Bitcoin al massimo storico: superati i 118.000 dollari© Shutterstock

Nei primi giorni di febbraio 2026 Bitcoin è in calo, continuando a mostrare un trend ribassista significativo, la quotazione della criptovaluta più famosa al mondo è scivolata nuovamente sotto i 72.000 dollari. Dopo aver toccato nei mesi scorsi livelli record intorno a 126.000 dollari, il prezzo è ora oltre il 40% sotto quota massima: il minimo da circa 16 mesi a questa parte.

Questa situazione riflette un clima di incertezza geopolitica ed economica, nonché una rotazione degli investitori verso asset considerati meno rischiosi. Le tensioni internazionali, insieme alla recente chiusura parziale del Governo federale statunitense e ad alcuni ritardi nella diffusione di dati macroeconomici, hanno spinto molti operatori a ridurre l’esposizione verso asset volatili come le criptovalute.
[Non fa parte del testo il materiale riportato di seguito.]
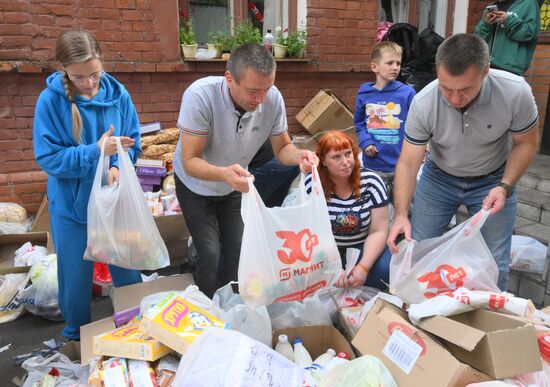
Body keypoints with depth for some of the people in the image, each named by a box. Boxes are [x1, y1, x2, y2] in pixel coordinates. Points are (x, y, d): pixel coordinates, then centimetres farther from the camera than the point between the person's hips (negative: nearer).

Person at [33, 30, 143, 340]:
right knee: (75, 275, 15)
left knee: (127, 268, 16)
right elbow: (48, 157, -13)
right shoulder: (50, 100, -14)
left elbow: (133, 142, -1)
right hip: (71, 204, -1)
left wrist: (117, 165, -20)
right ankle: (77, 335, 41)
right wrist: (96, 150, -25)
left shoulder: (118, 94, -8)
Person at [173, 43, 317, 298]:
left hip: (235, 185, 4)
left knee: (238, 249, 5)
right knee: (210, 254, -10)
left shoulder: (273, 99, -24)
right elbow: (190, 161, -33)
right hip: (197, 185, -3)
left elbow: (282, 148, -10)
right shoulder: (200, 96, -35)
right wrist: (224, 173, -53)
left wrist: (299, 156, -34)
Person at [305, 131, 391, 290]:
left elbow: (378, 231, -11)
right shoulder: (311, 184, -17)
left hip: (363, 248, 1)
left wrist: (364, 267, -25)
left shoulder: (371, 182, -13)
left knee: (387, 269, -26)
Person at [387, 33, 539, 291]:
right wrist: (401, 215, -30)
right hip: (439, 177, 1)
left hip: (492, 180, 0)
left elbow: (525, 144, -8)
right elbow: (408, 163, -20)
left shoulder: (516, 92, -26)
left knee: (494, 264, -1)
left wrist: (504, 186, -22)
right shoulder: (423, 103, -27)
Un altro elemento cruciale è la nomina di Kevin Warshnuovo presidente della Fed. Questo ha rafforzato le aspettative di una politica monetaria meno accomodante e ha favorito un rialzo del dollaro, ponendo ulteriore pressione al ribasso su Bitcoin e altri asset rischiosi.

Bitcoin in calo: le conferme dai mercati internazionali

Le agenzie internazionali di stampa confermano un reale deterioramento del sentiment sui mercati crypto. Il calo del Bitcoin si è avvicinato pericolosamente al livello psicologico dei 70.000 dollari, con il prezzo che ha flirtato con questa soglia critica nelle contrattazioni globali. Nelle ultime sessioni il settore delle criptovalute ha subito ingenti liquidazioni forzate, con miliardi di dollari di posizioni chiuse su BTC e derivati, amplificando la volatilità generale.

Secondo i dati di mercato, questa fase di correzione non è stata scatenata da un singolo evento isolato, ma piuttosto da una combinazione di fattori macroeconomici, cambiamenti nelle aspettative di politica monetaria e un deciso spostamento degli investitori verso asset più difensivi.

Gli analisti sottolineano come il livello dei 70.000 dollari rappresenti una soglia psicologica importante. Una rottura al ribasso prolungata potrebbe spingere Bitcoin verso supporti inferiori, mentre un recupero di fiducia potrebbe stabilizzare la quotazione.

Anche se le prospettive a lungo termine restano oggetto di dibattito, nel breve termine la criptovaluta sembra ancora sotto pressione, con livelli chiave che determineranno l’evoluzione futura del mercato.